Question

1. ((v^6 + w^6)^2 = (v^6 - w^6)^2 + (2v^3w^3)^2)

Explanation:

Step1: Expand left side

Using the formula \((a + b)^2 = a^2 + 2ab + b^2\), where \(a = v^6\) and \(b = w^6\), we get:
\((v^6 + w^6)^2 = (v^6)^2 + 2 \cdot v^6 \cdot w^6 + (w^6)^2 = v^{12} + 2v^6w^6 + w^{12}\)

Step2: Expand right side

First, expand \((v^6 - w^6)^2\) using \((a - b)^2 = a^2 - 2ab + b^2\) (where \(a = v^6\), \(b = w^6\)):
\((v^6 - w^6)^2 = (v^6)^2 - 2 \cdot v^6 \cdot w^6 + (w^6)^2 = v^{12} - 2v^6w^6 + w^{12}\)

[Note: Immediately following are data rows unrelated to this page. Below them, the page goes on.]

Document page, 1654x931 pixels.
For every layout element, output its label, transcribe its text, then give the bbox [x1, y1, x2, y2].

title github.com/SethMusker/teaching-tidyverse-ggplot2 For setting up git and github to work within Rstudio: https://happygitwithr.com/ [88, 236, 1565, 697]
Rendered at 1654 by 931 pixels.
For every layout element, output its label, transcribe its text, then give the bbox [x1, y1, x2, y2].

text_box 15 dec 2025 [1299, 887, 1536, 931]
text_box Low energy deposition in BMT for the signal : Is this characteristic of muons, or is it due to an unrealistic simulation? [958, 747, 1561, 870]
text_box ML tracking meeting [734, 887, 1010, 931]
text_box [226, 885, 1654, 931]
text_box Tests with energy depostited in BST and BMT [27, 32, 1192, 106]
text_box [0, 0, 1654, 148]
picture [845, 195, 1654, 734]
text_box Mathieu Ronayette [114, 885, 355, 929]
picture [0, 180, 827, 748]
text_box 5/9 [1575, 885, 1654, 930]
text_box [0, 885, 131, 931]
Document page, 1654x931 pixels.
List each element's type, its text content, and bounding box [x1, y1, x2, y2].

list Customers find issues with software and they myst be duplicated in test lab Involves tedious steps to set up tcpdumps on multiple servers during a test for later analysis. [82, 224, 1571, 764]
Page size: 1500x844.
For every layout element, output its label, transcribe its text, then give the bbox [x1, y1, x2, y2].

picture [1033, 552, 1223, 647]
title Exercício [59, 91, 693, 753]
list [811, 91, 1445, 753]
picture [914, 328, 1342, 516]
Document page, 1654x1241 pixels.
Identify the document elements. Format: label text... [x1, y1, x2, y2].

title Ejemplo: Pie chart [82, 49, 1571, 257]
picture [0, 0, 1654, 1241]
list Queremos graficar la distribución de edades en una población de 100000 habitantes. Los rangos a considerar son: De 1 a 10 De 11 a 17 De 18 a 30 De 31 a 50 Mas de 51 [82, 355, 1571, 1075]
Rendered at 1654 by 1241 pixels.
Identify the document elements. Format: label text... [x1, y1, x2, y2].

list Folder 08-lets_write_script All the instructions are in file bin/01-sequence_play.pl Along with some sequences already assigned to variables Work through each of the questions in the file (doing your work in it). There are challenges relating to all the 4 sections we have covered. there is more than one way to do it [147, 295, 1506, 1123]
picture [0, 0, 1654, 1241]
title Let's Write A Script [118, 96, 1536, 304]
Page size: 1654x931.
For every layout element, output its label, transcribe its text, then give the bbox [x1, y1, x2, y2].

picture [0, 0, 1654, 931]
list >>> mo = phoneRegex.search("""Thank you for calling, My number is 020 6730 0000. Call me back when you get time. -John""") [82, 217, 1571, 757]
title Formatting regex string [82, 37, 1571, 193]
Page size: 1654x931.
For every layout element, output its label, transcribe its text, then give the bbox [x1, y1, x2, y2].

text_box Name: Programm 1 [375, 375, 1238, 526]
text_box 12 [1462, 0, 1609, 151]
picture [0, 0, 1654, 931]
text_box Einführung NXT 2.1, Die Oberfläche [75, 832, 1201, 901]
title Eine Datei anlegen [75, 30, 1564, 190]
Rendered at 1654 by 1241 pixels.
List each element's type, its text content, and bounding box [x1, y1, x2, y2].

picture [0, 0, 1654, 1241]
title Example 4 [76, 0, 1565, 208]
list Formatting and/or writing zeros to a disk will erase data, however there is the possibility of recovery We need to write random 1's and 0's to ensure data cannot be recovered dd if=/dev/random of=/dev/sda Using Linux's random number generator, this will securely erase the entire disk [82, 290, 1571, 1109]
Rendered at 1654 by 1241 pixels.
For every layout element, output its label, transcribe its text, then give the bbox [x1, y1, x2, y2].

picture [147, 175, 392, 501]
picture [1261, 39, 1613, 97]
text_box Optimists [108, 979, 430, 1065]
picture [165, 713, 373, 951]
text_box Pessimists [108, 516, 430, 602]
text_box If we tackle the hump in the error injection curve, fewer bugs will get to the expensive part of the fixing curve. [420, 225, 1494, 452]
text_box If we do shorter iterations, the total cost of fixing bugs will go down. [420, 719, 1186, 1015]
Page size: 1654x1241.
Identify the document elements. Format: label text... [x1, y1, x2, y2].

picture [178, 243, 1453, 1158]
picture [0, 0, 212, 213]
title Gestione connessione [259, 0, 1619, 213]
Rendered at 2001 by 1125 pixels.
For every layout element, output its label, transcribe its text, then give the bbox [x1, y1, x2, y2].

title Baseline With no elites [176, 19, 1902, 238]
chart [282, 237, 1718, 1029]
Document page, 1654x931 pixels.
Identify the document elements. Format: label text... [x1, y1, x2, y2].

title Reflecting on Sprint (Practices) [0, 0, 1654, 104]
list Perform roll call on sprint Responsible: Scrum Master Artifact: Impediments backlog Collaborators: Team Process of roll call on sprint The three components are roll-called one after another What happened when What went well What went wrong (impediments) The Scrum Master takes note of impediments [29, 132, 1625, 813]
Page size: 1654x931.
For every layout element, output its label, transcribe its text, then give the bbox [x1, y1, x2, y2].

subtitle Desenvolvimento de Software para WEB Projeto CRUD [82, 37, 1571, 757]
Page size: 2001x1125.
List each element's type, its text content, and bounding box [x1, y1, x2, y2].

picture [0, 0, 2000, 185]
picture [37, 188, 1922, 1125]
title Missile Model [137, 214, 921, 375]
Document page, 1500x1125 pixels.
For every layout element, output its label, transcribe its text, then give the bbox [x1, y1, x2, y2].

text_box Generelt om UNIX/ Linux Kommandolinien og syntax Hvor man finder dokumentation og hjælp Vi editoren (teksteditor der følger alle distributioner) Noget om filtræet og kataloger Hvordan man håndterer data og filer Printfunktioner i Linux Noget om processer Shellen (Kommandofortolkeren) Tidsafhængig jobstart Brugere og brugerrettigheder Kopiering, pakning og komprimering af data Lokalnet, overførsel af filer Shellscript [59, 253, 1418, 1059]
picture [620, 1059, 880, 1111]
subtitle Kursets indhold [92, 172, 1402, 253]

Then, expand \((2v^3w^3)^2\) using \((ab)^2 = a^2b^2\) (where \(a = 2\), \(b = v^3w^3\)):
\((2v^3w^3)^2 = 2^2 \cdot (v^3)^2 \cdot (w^3)^2 = 4v^6w^6\)

Now, add the two expanded terms of the right side:
\((v^6 - w^6)^2 + (2v^3w^3)^2 = (v^{12} - 2v^6w^6 + w^{12}) + 4v^6w^6\)
Simplify the like terms:
\(= v^{12} + (-2v^6w^6 + 4v^6w^6) + w^{12} = v^{12} + 2v^6w^6 + w^{12}\)

Step3: Compare both sides

Left side: \(v^{12} + 2v^6w^6 + w^{12}\)
Right side: \(v^{12} + 2v^6w^6 + w^{12}\)
Since both sides are equal, the equation holds true.

Answer:

The equation \((v^6 + w^6)^2 = (v^6 - w^6)^2 + (2v^3w^3)^2\) is an identity (it holds for all values of \(v\) and \(w\)).